▸ Excerpt
* * * *
By Scott Mechura
I’ll never forget when I moved to Big Sky in 2000 from Mahtomedi, Minnesota. I knew exactly two people. One was a friend of a friend. And the other, someone I had met just once before. Luckily, I’m a chef.
When I drove past the flourishing Gallatin Gateway Inn after a “reverse commute” into Bozeman to pick up some small wares for the grand opening of The Timbers in Moonlight Lodge, my first gig in the mountains, I decided to stop in and introduce myself to the resident chef.
It’s not like I had any acquaintances waiting up for me in Big Sky at that point, anyway.
So I found the back door to the kitchen, as is instinctual for my kind, and cautiously made my way in and around a couple corners. I asked if the chef had a minute, and a young line cook whisked (no pun) away. A few moments later, a man walked around the corner in whites and a blood-soiled (not his) apron, the hallmark trappings of a maker of good meals. At least in my opinion.
I politely told him who I was and the details of my upcoming opening at Moonlight. He knew it: without coming out and asking, I was looking for guidance, someone to show me the ropes in my new home. Anything for some grounding, and he happily obliged.
After some time, I let him get back to his kitchen; twenty years later and Eric Stenberg is one of my closest friends. I ended up meeting many chefs and cooks that first year who were equally open book—all without being asked, mind you.
You see, outside of our common ground, they understood there was a common goal: to enhance guest experience in any way they could possible, as we all depend on that collective effort.
Along the way, I have met hundreds of men and women in Big Sky’s hospitality industry, and there is a comradery here that is like nothing I have experienced in my 35 years in the business. It comes in the form of willingness to help each other, to at times share staff, business ideas, intel from the ski hill and the park, or even news of a blizzard on its way, threatening foot traffic as much as commutes home.
It’s a quality that is microcosmic of the Big Sky community.
The recent pandemic scare that gripped our nation and ground commerce to a screeching halt came, ironically, at a time somewhat synchronous to when Big Sky would be starting to wind down for the “shoulder season” anyway.
* * * *
▸ Dataset section
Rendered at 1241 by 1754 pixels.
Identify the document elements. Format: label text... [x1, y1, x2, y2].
* * * *
▸ Exercise
Pick up the essay on Big Sky's hospitality community after its last sentence and keep writing. None of the data is needed here.

▸ Your response
Big Sky businesses, and those in destination communities like it throughout the Rockies and beyond, routinely grapple with a regular jolting sensation, where, just like that, the town flips from “dead” to “alive” and vice-versa. In a sense, we were well-prepared for downturn, a natural part of life in Big Sky, whereas Bozeman—our valley neighbors to the north—were far less equipped for a shutdown in the middle of a period previously marked by blistering economic growth.
Big Sky is accustomed to such hurdles and it always has been. That’s why were so close, we need each other. Brick and mortar business owners know and expect this as they set up shop in town, an ultimate commitment to the community they love and serve, an ethos paramount for success.
Such has been the case throughout history, like in the winter of 1978 where older locals recall what sounded like shotguns blasting off in the middle of the night, only to learn it was the splitting of trees succumbing to bitter colds; the next morning, you can be certain Big Sky was open for a bite to eat as people shuffled in, red-eyed, from the chill.
A decade later, in 88, the largest forest fires in Yellowstone’s recorded history closed roads and shut down one of the nation’s greatest tourist attractions to the south; yet again, Big Sky was ready for business.
And I remember the morning of 9/11, and what those terrible and fateful moments did to our people, from coast-to-coast. But my kitchen opened that night, as did everyone else throughout the community, ready to console the people and community we’ve all come to cherish through tender, warm meals.
Anyone who has opened a restaurant or bar in town knows the innumerable challenges of busy moments, as well as those experienced when things slow down and most locals breathe in their newfound, temporary calm and space.
For many eateries in Big Sky, though not opening from the ground up every season, the staffing, menu creation and sourcing of local purveyors is a restart that occurs biannually. Year after year, decade after decade. The bottom line: Big Sky’s restaurants, chefs and owners endure a healthy share of knocks. But we endure both periods, and the moments in between, for you: the customer, the community, our friends and family.
Big Sky is built on a series of ideals: relaxation, skiing, outdoor recreation, escape from hustle and bustle, and so on. But bigger than that, perhaps the greatest reason it always flourishes is because Big Sky was built on happy friendships. And it’s simply in the blood of a Big Sky resident to be hospitable.
Since that humble beginning, I have made countless friends here, and not only in hospitality. In response to “Why Big Sky?” they all say things like “just look around, where else would you want to be?”
Though, chefs inherently spot silver linings. I think of Olive B’s Big Sky Bistro chef Ian Troxler, who puts it best: “the challenges of being a chef are universal, so why not here where I can look up at Lone Peak every day?”
Big Sky is good at many things, not the least of which is perseverance. This may be a tough time for much of the nation. But to Big Sky, this is old hat, and we love that because we’re never alone.